Brian Peck reported his mother missing on Friday, telling police she left home to walk her dog, and then the dog came back alone. Elgin police said further investigation revealed “Gail Peck’s disappearance may not have occurred as reported.”
Gail Peck (Source: Elgin Police/Facebook)
On Saturday, a fisherman found human remains and a hand saw in a duffel bag in the South Lagoon at Lincoln Park, and called 911, according to police and prosecutors. Police divers and detectives went to the scene, and found another bag with more remains from the same body.
The remains included the torso and parts of two legs of a white woman who had a scar on her back from surgery. The victim remained unidentified as of Tuesday morning, but an autopsy determined the scar was consistent with a spinal fusion surgery, and prosecutors said in court that Gail Peck had spinal fusion surgery. The Cook County Medical Examiner’s office was waiting for the results of DNA testing to confirm their findings.

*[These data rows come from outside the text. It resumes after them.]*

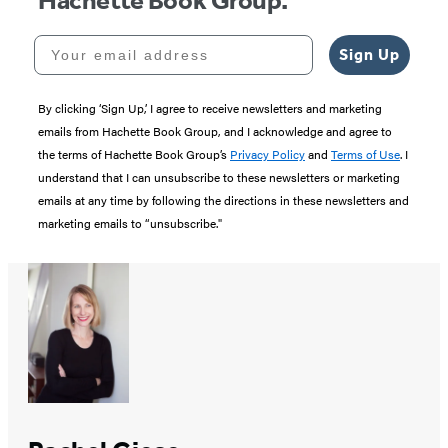
Hachette Book Group.
Your email address
Sign Up
By clicking ‘Sign Up,’ I agree to receive newsletters and marketing
emails from Hachette Book Group, and I acknowledge and agree to
the terms of Hachette Book Group’s
Privacy Policy
and
Terms of Use
. I
understand that I can unsubscribe to these newsletters or marketing
emails at any time by following the directions in these newsletters and
marketing emails to “unsubscribe."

Prosecutors said police have evidence of Brian Peck withdrawing $500 from his mother’s checking account at a drive-through ATM two days before she was reported missing, hours after her last contact with anyone but her son. About a half hour later, Brian Peck was caught on video buying carpet cleaner and Oxyclean at Walmart. A few hours later, he called their cleaning woman, and told her not to come that day. The same afternoon, he was caught on video buying bricks, tarps, and nylon cord at Home Depot.
The next day, Brian Peck allegedly bought a 5-piece luggage set, a duffel bag, and a steam cleaner at Home Depot. The luggage and duffel bag were identical to those that contained the body parts discovered in the Lincoln Park lagoon and pieces found in a closet at the Pecks’ home.
A red towel in the suitcase that contained a torso matched towels found in the Peck’s home, and a cadaver dog alerted to human remains in the trunk of Gail Peck’s car, according to prosecutors.
Prosecutors said, after Gail Peck was reported missing, police discovered a blood stain on the carpet of her bedroom, and a bottle of carpet cleaner nearby. A larger blood stain had soaked into the wood floor beneath the carpet, and into the ceiling tile of the basement below. More blood stains also were found on an armchair, a table, a washing machine, a sink, and the steam cleaner Brian Peck had purchased the day before.
When police confronted Brian Peck with the video evidence from the stores, and the luggage containing the body parts, he allegedly told investigators his mother had been complaining Wednesday morning about him playing loud music at 3:30 a.m., and told him to leave. He allegedly admitted he then knocked her leg out from under her, and stomped on her head and neck, and realized she was dead, so he put her body in a bathtub and hacked her up.
Brian Peck allegedly confessed to dumping his mother’s head and arms into Montrose Harbor in Chicago on Wednesday, and tossed the rest of her body in the Lincoln Park lagoon on Thursday.
Brian Peck previously was charged with domestic battery in 2016, after allegedly striking his mother in the face during an argument, threatening to kill her, and picking her up by the neck and choking her.
He also has previous convictions for identity theft, aggravated battery, computer fraud, possession of a stolen motor vehicle, and theft by deception, according to prosecutors.